* **Task objective**:
Write out the text of the material below again, replacing "GK User" with "Guest User" everywhere it occurs and keeping everything else the same. Leave the pictures out of your answer.

(Beginning of Supplied entries)

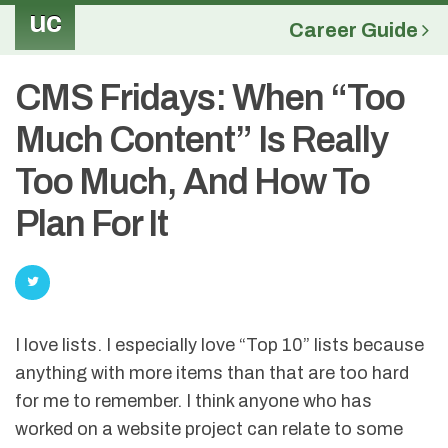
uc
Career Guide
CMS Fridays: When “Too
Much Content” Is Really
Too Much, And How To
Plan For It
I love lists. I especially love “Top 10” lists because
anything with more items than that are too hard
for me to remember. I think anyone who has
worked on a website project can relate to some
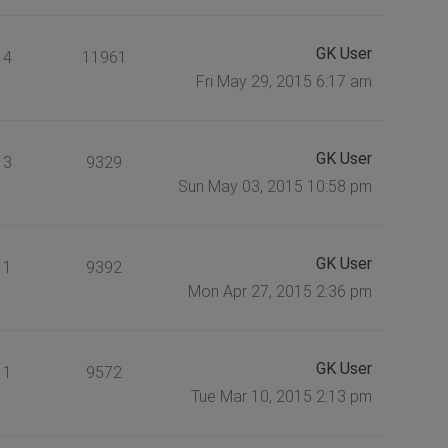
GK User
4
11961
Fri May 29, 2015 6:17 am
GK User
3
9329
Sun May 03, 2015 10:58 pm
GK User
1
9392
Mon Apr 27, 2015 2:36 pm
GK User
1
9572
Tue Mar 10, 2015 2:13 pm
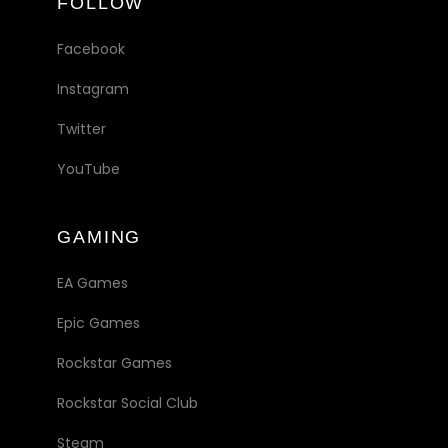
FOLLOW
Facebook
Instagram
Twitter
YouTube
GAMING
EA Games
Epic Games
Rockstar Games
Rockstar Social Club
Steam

(End of Supplied entries)

* **Reply to the exercise**:
uc
Career Guide
CMS Fridays: When “Too
Much Content” Is Really
Too Much, And How To
Plan For It
I love lists. I especially love “Top 10” lists because
anything with more items than that are too hard
for me to remember. I think anyone who has
worked on a website project can relate to some
Guest User
4
11961
Fri May 29, 2015 6:17 am
Guest User
3
9329
Sun May 03, 2015 10:58 pm
Guest User
1
9392
Mon Apr 27, 2015 2:36 pm
Guest User
1
9572
Tue Mar 10, 2015 2:13 pm
FOLLOW
Facebook
Instagram
Twitter
YouTube
GAMING
EA Games
Epic Games
Rockstar Games
Rockstar Social Club
Steam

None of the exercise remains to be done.